Jim had a cigar ashtray right to the lefthand side of the front door, sitting on top of the grill. “Not a mark on it,” she said. “But I wouldn’t dare crawl down in that hole, and I’m gonna bet there’s nothing left. I mean, just look at these massive I-beams—it just bent them like straws.”

Becky stops and thinks about the things that are now missing in that wreckage.

“All my canning stuff, my address book, my recipe book, where I kept my salsa recipe, the chow chow recipe that Lois Wright gave me, and she’s gone.”

The saddest loss, though, Becky said, is just the simple security “of walking in, putting my purse on the counter where it goes… or going into the kitchen to get my favorite knife out.”

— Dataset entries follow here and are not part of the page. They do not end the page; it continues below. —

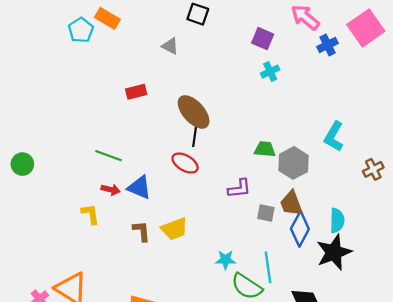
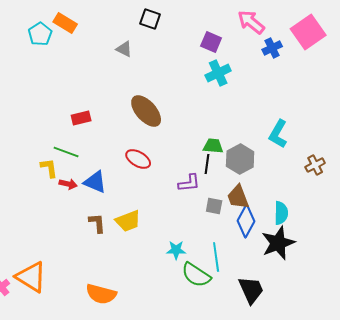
cyan cross: (270, 72) -> (218, 73), size x1.4
red rectangle: (136, 92) -> (81, 118), moved
black line: (195, 136) -> (207, 164), moved
yellow L-shape: (90, 214) -> (49, 168), moved

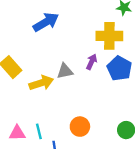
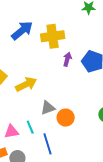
yellow cross: (109, 36) -> (53, 36), moved
gray triangle: (65, 71) -> (48, 108), moved

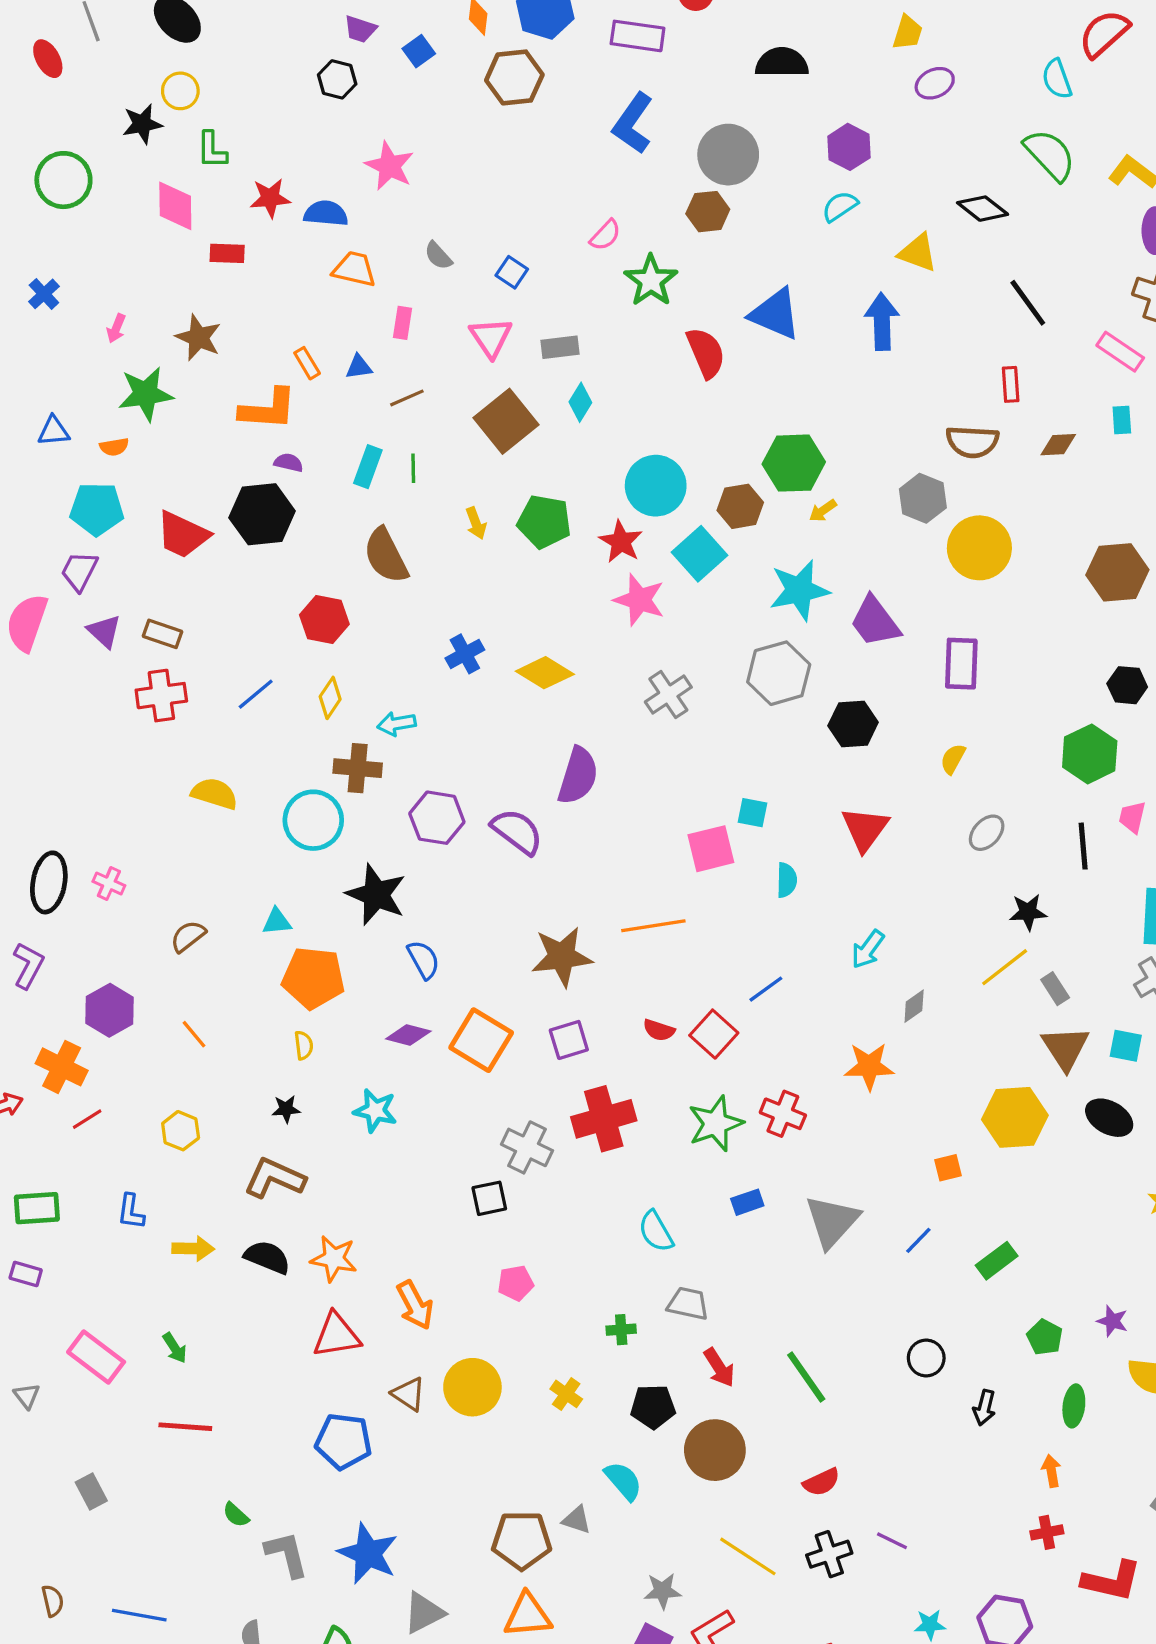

Choking back tears, she calls it the security of normalcy. “I can’t pinpoint any one thing,” she said. “I thank God no one was hurt. I thank God no one was in there. But I’m the type of person that, I need to just flow.”

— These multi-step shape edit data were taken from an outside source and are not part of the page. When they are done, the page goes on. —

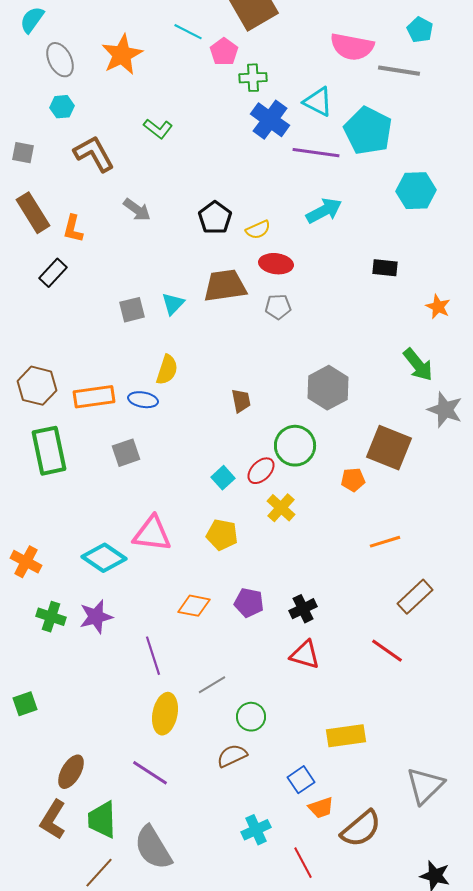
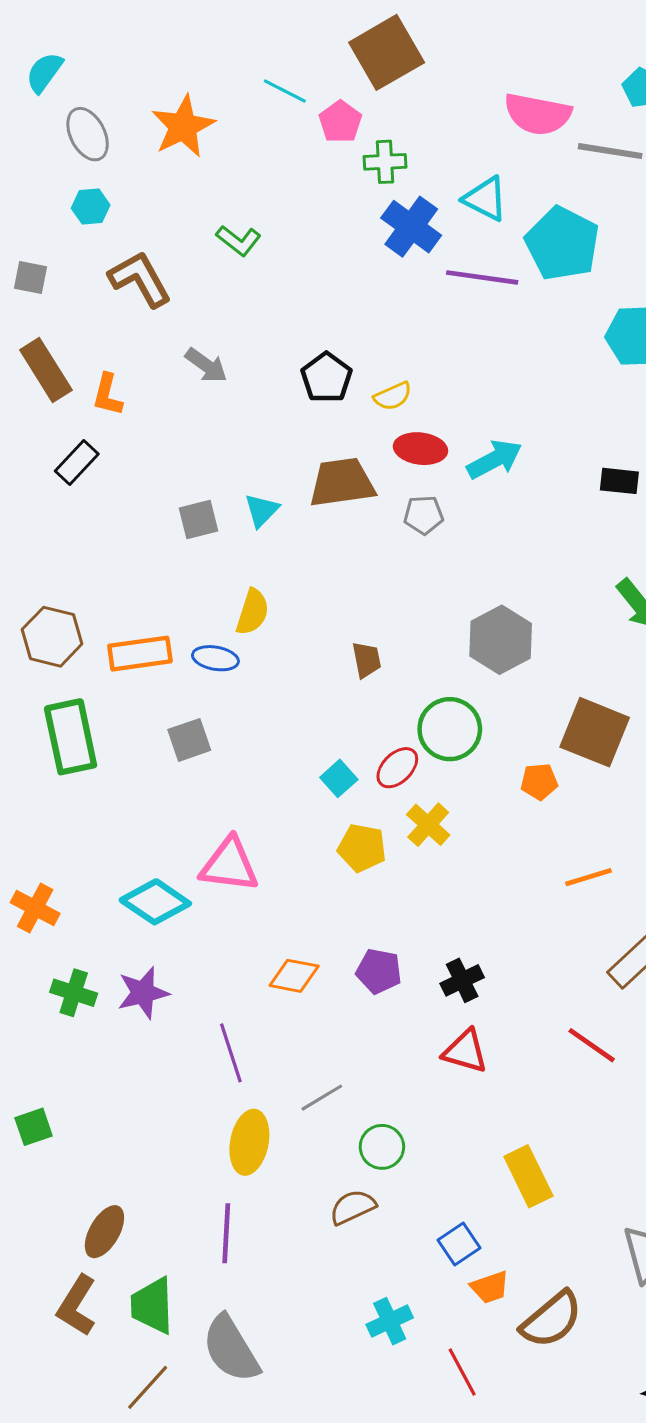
cyan arrow: (324, 211) -> (494, 459), moved
black rectangle: (385, 268) -> (619, 481), moved
yellow pentagon: (222, 535) -> (362, 848), moved
yellow rectangle: (346, 736) -> (528, 1176), turned 72
purple line: (150, 773) -> (226, 1233), turned 60

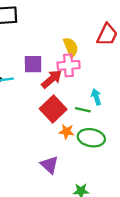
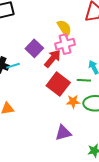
purple square: (33, 64) -> (34, 48), turned -36
purple triangle: (49, 165) -> (63, 133), turned -48

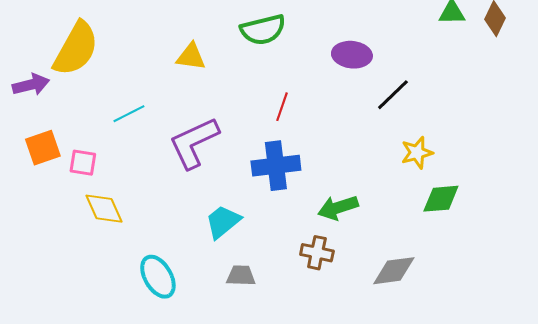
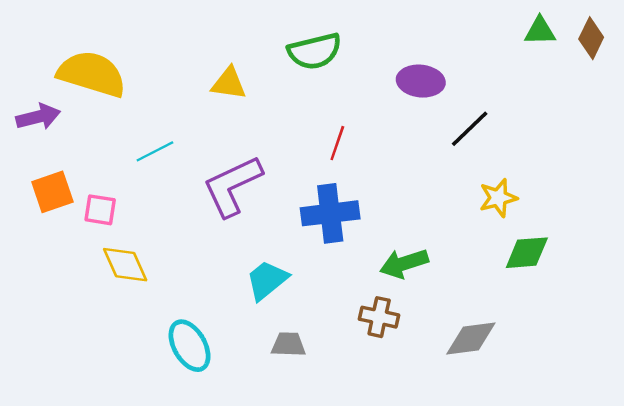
yellow semicircle: (76, 49) -> (92, 74), turned -102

“You know, you can throw me a little something once in a while, but I need the routine,” she said. “That’s what I miss. You know, where do I set this when it had a place to sit in that house?”

“I could sit here and close my eyes, and I could go through every single room and tell you what was in every drawer, what was in every cabinet, what was sitting on the counter, all the way around, you know? A box of Kleenex, my food dehydrator. Jim had a coyote call machine sitting there on the counter.”

A barn out in front of the house was spared, but another one up close to the highway was gutted. “The tin is still standing there,” Becky said. “Jim and Bo built that, and they screwed so many screws in there, I guess that’s why it’s still there. A good hard wind, and it will collapse.”

The Blacks managed to move their horses to a pasture near Miami, and the cows were in a pasture on the back side that wasn’t burned. “There’s about 40 acres, and Jim’s been feeding them hay every day, Becky said. “If we could just get some rain and get into green grass, we would be OK.”